──────── Supplied material
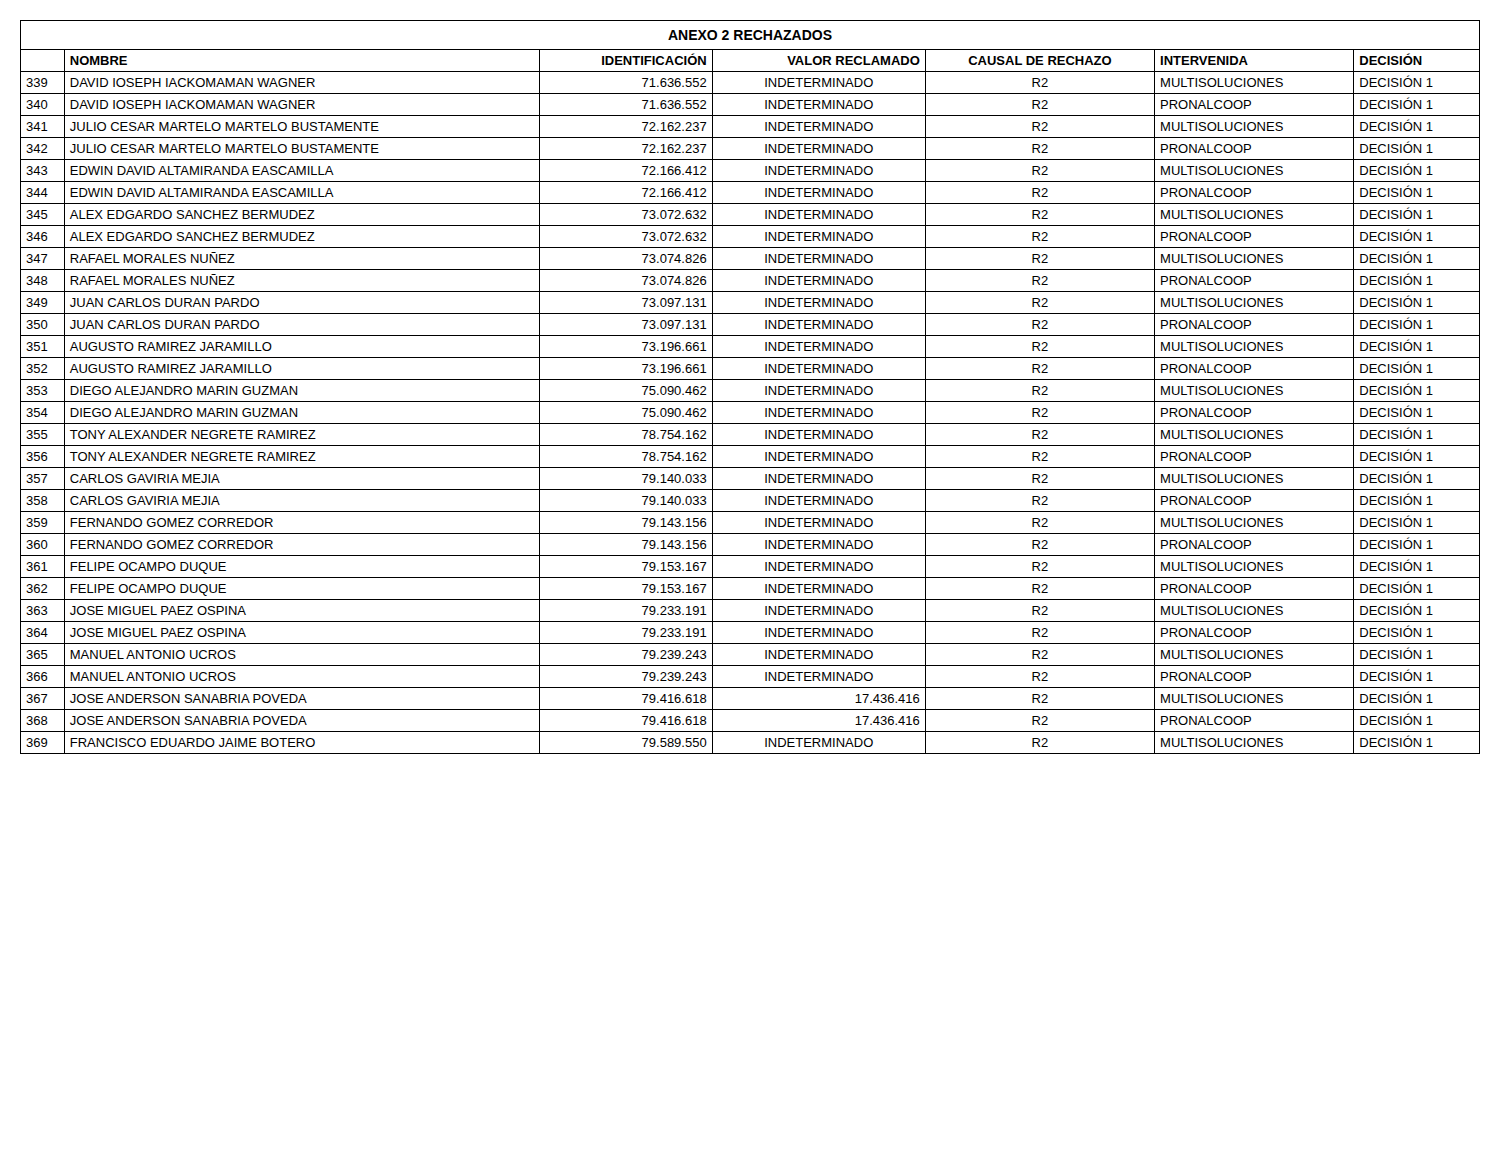ANEXO 2 RECHAZADOS
| | NOMBRE | IDENTIFICACIÓN | VALOR RECLAMADO | CAUSAL DE RECHAZO | INTERVENIDA | DECISIÓN |
| --- | --- | --- | --- | --- | --- | --- |
| 339 | DAVID IOSEPH IACKOMAMAN WAGNER | 71.636.552 | INDETERMINADO | R2 | MULTISOLUCIONES | DECISIÓN 1 |
| 340 | DAVID IOSEPH IACKOMAMAN WAGNER | 71.636.552 | INDETERMINADO | R2 | PRONALCOOP | DECISIÓN 1 |
| 341 | JULIO CESAR MARTELO MARTELO BUSTAMENTE | 72.162.237 | INDETERMINADO | R2 | MULTISOLUCIONES | DECISIÓN 1 |
| 342 | JULIO CESAR MARTELO MARTELO BUSTAMENTE | 72.162.237 | INDETERMINADO | R2 | PRONALCOOP | DECISIÓN 1 |
| 343 | EDWIN DAVID ALTAMIRANDA EASCAMILLA | 72.166.412 | INDETERMINADO | R2 | MULTISOLUCIONES | DECISIÓN 1 |
| 344 | EDWIN DAVID ALTAMIRANDA EASCAMILLA | 72.166.412 | INDETERMINADO | R2 | PRONALCOOP | DECISIÓN 1 |
| 345 | ALEX EDGARDO SANCHEZ BERMUDEZ | 73.072.632 | INDETERMINADO | R2 | MULTISOLUCIONES | DECISIÓN 1 |
| 346 | ALEX EDGARDO SANCHEZ BERMUDEZ | 73.072.632 | INDETERMINADO | R2 | PRONALCOOP | DECISIÓN 1 |
| 347 | RAFAEL MORALES NUÑEZ | 73.074.826 | INDETERMINADO | R2 | MULTISOLUCIONES | DECISIÓN 1 |
| 348 | RAFAEL MORALES NUÑEZ | 73.074.826 | INDETERMINADO | R2 | PRONALCOOP | DECISIÓN 1 |
| 349 | JUAN CARLOS DURAN PARDO | 73.097.131 | INDETERMINADO | R2 | MULTISOLUCIONES | DECISIÓN 1 |
| 350 | JUAN CARLOS DURAN PARDO | 73.097.131 | INDETERMINADO | R2 | PRONALCOOP | DECISIÓN 1 |
| 351 | AUGUSTO RAMIREZ JARAMILLO | 73.196.661 | INDETERMINADO | R2 | MULTISOLUCIONES | DECISIÓN 1 |
| 352 | AUGUSTO RAMIREZ JARAMILLO | 73.196.661 | INDETERMINADO | R2 | PRONALCOOP | DECISIÓN 1 |
| 353 | DIEGO ALEJANDRO MARIN GUZMAN | 75.090.462 | INDETERMINADO | R2 | MULTISOLUCIONES | DECISIÓN 1 |
| 354 | DIEGO ALEJANDRO MARIN GUZMAN | 75.090.462 | INDETERMINADO | R2 | PRONALCOOP | DECISIÓN 1 |
| 355 | TONY ALEXANDER NEGRETE RAMIREZ | 78.754.162 | INDETERMINADO | R2 | MULTISOLUCIONES | DECISIÓN 1 |
| 356 | TONY ALEXANDER NEGRETE RAMIREZ | 78.754.162 | INDETERMINADO | R2 | PRONALCOOP | DECISIÓN 1 |
| 357 | CARLOS GAVIRIA MEJIA | 79.140.033 | INDETERMINADO | R2 | MULTISOLUCIONES | DECISIÓN 1 |
| 358 | CARLOS GAVIRIA MEJIA | 79.140.033 | INDETERMINADO | R2 | PRONALCOOP | DECISIÓN 1 |
| 359 | FERNANDO GOMEZ CORREDOR | 79.143.156 | INDETERMINADO | R2 | MULTISOLUCIONES | DECISIÓN 1 |
| 360 | FERNANDO GOMEZ CORREDOR | 79.143.156 | INDETERMINADO | R2 | PRONALCOOP | DECISIÓN 1 |
| 361 | FELIPE OCAMPO DUQUE | 79.153.167 | INDETERMINADO | R2 | MULTISOLUCIONES | DECISIÓN 1 |
| 362 | FELIPE OCAMPO DUQUE | 79.153.167 | INDETERMINADO | R2 | PRONALCOOP | DECISIÓN 1 |
| 363 | JOSE MIGUEL PAEZ OSPINA | 79.233.191 | INDETERMINADO | R2 | MULTISOLUCIONES | DECISIÓN 1 |
| 364 | JOSE MIGUEL PAEZ OSPINA | 79.233.191 | INDETERMINADO | R2 | PRONALCOOP | DECISIÓN 1 |
| 365 | MANUEL ANTONIO UCROS | 79.239.243 | INDETERMINADO | R2 | MULTISOLUCIONES | DECISIÓN 1 |
| 366 | MANUEL ANTONIO UCROS | 79.239.243 | INDETERMINADO | R2 | PRONALCOOP | DECISIÓN 1 |
| 367 | JOSE ANDERSON SANABRIA POVEDA | 79.416.618 | 17.436.416 | R2 | MULTISOLUCIONES | DECISIÓN 1 |
| 368 | JOSE ANDERSON SANABRIA POVEDA | 79.416.618 | 17.436.416 | R2 | PRONALCOOP | DECISIÓN 1 |
| 369 | FRANCISCO EDUARDO JAIME BOTERO | 79.589.550 | INDETERMINADO | R2 | MULTISOLUCIONES | DECISIÓN 1 |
────────────────
Reprint each of the records exactly and skip the images.

ANEXO 2 RECHAZADOS
| | NOMBRE | IDENTIFICACIÓN | VALOR RECLAMADO | CAUSAL DE RECHAZO | INTERVENIDA | DECISIÓN |
| --- | --- | --- | --- | --- | --- | --- |
| 339 | DAVID IOSEPH IACKOMAMAN WAGNER | 71.636.552 | INDETERMINADO | R2 | MULTISOLUCIONES | DECISIÓN 1 |
| 340 | DAVID IOSEPH IACKOMAMAN WAGNER | 71.636.552 | INDETERMINADO | R2 | PRONALCOOP | DECISIÓN 1 |
| 341 | JULIO CESAR MARTELO MARTELO BUSTAMENTE | 72.162.237 | INDETERMINADO | R2 | MULTISOLUCIONES | DECISIÓN 1 |
| 342 | JULIO CESAR MARTELO MARTELO BUSTAMENTE | 72.162.237 | INDETERMINADO | R2 | PRONALCOOP | DECISIÓN 1 |
| 343 | EDWIN DAVID ALTAMIRANDA EASCAMILLA | 72.166.412 | INDETERMINADO | R2 | MULTISOLUCIONES | DECISIÓN 1 |
| 344 | EDWIN DAVID ALTAMIRANDA EASCAMILLA | 72.166.412 | INDETERMINADO | R2 | PRONALCOOP | DECISIÓN 1 |
| 345 | ALEX EDGARDO SANCHEZ BERMUDEZ | 73.072.632 | INDETERMINADO | R2 | MULTISOLUCIONES | DECISIÓN 1 |
| 346 | ALEX EDGARDO SANCHEZ BERMUDEZ | 73.072.632 | INDETERMINADO | R2 | PRONALCOOP | DECISIÓN 1 |
| 347 | RAFAEL MORALES NUÑEZ | 73.074.826 | INDETERMINADO | R2 | MULTISOLUCIONES | DECISIÓN 1 |
| 348 | RAFAEL MORALES NUÑEZ | 73.074.826 | INDETERMINADO | R2 | PRONALCOOP | DECISIÓN 1 |
| 349 | JUAN CARLOS DURAN PARDO | 73.097.131 | INDETERMINADO | R2 | MULTISOLUCIONES | DECISIÓN 1 |
| 350 | JUAN CARLOS DURAN PARDO | 73.097.131 | INDETERMINADO | R2 | PRONALCOOP | DECISIÓN 1 |
| 351 | AUGUSTO RAMIREZ JARAMILLO | 73.196.661 | INDETERMINADO | R2 | MULTISOLUCIONES | DECISIÓN 1 |
| 352 | AUGUSTO RAMIREZ JARAMILLO | 73.196.661 | INDETERMINADO | R2 | PRONALCOOP | DECISIÓN 1 |
| 353 | DIEGO ALEJANDRO MARIN GUZMAN | 75.090.462 | INDETERMINADO | R2 | MULTISOLUCIONES | DECISIÓN 1 |
| 354 | DIEGO ALEJANDRO MARIN GUZMAN | 75.090.462 | INDETERMINADO | R2 | PRONALCOOP | DECISIÓN 1 |
| 355 | TONY ALEXANDER NEGRETE RAMIREZ | 78.754.162 | INDETERMINADO | R2 | MULTISOLUCIONES | DECISIÓN 1 |
| 356 | TONY ALEXANDER NEGRETE RAMIREZ | 78.754.162 | INDETERMINADO | R2 | PRONALCOOP | DECISIÓN 1 |
| 357 | CARLOS GAVIRIA MEJIA | 79.140.033 | INDETERMINADO | R2 | MULTISOLUCIONES | DECISIÓN 1 |
| 358 | CARLOS GAVIRIA MEJIA | 79.140.033 | INDETERMINADO | R2 | PRONALCOOP | DECISIÓN 1 |
| 359 | FERNANDO GOMEZ CORREDOR | 79.143.156 | INDETERMINADO | R2 | MULTISOLUCIONES | DECISIÓN 1 |
| 360 | FERNANDO GOMEZ CORREDOR | 79.143.156 | INDETERMINADO | R2 | PRONALCOOP | DECISIÓN 1 |
| 361 | FELIPE OCAMPO DUQUE | 79.153.167 | INDETERMINADO | R2 | MULTISOLUCIONES | DECISIÓN 1 |
| 362 | FELIPE OCAMPO DUQUE | 79.153.167 | INDETERMINADO | R2 | PRONALCOOP | DECISIÓN 1 |
| 363 | JOSE MIGUEL PAEZ OSPINA | 79.233.191 | INDETERMINADO | R2 | MULTISOLUCIONES | DECISIÓN 1 |
| 364 | JOSE MIGUEL PAEZ OSPINA | 79.233.191 | INDETERMINADO | R2 | PRONALCOOP | DECISIÓN 1 |
| 365 | MANUEL ANTONIO UCROS | 79.239.243 | INDETERMINADO | R2 | MULTISOLUCIONES | DECISIÓN 1 |
| 366 | MANUEL ANTONIO UCROS | 79.239.243 | INDETERMINADO | R2 | PRONALCOOP | DECISIÓN 1 |
| 367 | JOSE ANDERSON SANABRIA POVEDA | 79.416.618 | 17.436.416 | R2 | MULTISOLUCIONES | DECISIÓN 1 |
| 368 | JOSE ANDERSON SANABRIA POVEDA | 79.416.618 | 17.436.416 | R2 | PRONALCOOP | DECISIÓN 1 |
| 369 | FRANCISCO EDUARDO JAIME BOTERO | 79.589.550 | INDETERMINADO | R2 | MULTISOLUCIONES | DECISIÓN 1 |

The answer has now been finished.